Optimal Web cache sizing: scalable methods for exact solutions

  • Authors:
  • T. Kelly;D. Reeves

  • Affiliations:
  • Department of Electrical Engineering and Computer Science, University of Michigan, Ann Arbor, MI 48109, USA;Department of Electrical Engineering and Computer Science, University of Michigan, Ann Arbor, MI 48109, USA

  • Venue:
  • Computer Communications
  • Year:
  • 2001

Quantified Score

Hi-index 0.24

Visualization

Abstract

This paper describes two approaches to the problem of determining exact optimal storage capacity for Web caches based on expected workload and the monetary costs of memory and bandwidth. The first approach considers memory/bandwidth tradeoffs in an idealized model. It assumes that workload consists of independent references drawn from a known distribution (e.g. Zipf) and caches employ a ''Perfect LFU'' removal policy. We derive conditions under which a shared higher-level ''parent'' cache serving several lower-level ''child'' caches is economically viable. We also characterize circumstances under which globally optimal storage capacities in such a hierarchy can be determined through a decentralized computation in which caches individually minimize local monetary expenditures. The second approach is applicable if the workload at a single cache is represented by an explicit request sequence and the cache employs any one of a large family of removal policies that includes LRU. The miss costs associated with individual requests may be completely arbitrary, and the cost of cache storage need only be monotonic. We use an efficient single-pass simulation algorithm to compute aggregate miss cost as a function of cache size in O(MlogM) time and O(M) memory, where M is the number of requests in the workload. Because it allows us to compute arbitrarily weighted hit rates at all cache sizes with modest computational resources, this algorithm permits us to measure cache performance with no loss of precision.
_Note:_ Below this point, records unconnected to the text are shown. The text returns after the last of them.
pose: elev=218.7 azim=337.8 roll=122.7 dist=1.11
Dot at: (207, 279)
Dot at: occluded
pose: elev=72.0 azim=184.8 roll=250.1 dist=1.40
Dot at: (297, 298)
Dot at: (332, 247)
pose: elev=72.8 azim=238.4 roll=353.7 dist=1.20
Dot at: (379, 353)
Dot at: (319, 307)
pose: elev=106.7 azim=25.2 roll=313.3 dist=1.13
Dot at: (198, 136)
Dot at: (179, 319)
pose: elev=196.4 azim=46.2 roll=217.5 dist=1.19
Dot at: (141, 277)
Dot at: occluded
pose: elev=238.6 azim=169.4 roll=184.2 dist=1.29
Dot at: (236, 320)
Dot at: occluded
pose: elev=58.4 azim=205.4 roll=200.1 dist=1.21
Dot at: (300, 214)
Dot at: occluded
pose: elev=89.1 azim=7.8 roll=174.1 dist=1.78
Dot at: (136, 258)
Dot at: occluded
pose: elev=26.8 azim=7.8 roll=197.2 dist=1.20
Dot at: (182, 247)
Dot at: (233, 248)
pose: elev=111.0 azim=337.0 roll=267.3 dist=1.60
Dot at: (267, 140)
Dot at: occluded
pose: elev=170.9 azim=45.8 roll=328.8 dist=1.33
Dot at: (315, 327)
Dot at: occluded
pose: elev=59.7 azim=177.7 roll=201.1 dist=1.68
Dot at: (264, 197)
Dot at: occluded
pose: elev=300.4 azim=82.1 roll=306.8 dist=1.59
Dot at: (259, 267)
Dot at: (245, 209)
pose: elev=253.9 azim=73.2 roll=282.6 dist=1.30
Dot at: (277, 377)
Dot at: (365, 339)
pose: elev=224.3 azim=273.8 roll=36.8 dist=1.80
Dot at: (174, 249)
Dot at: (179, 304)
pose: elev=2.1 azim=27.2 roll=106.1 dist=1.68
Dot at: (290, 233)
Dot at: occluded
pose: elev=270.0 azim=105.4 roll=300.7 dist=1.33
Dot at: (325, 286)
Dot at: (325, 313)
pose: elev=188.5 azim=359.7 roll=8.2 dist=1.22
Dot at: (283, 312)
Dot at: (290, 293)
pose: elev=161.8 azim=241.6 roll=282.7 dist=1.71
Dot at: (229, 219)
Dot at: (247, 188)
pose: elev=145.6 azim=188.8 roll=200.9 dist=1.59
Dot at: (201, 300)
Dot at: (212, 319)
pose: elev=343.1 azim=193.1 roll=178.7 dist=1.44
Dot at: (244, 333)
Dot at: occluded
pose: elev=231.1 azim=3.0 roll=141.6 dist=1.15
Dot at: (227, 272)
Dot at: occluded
The same basic algorithm also permits us to compute complete stack distance transformations in O(MlogN) time and O(N) memory, where N is the number of unique items referenced. Experiments on very large reference streams show that our algorithm computes stack distances more quickly than several alternative approaches, demonstrating that it is a useful tool for measuring temporal locality in cache workloads.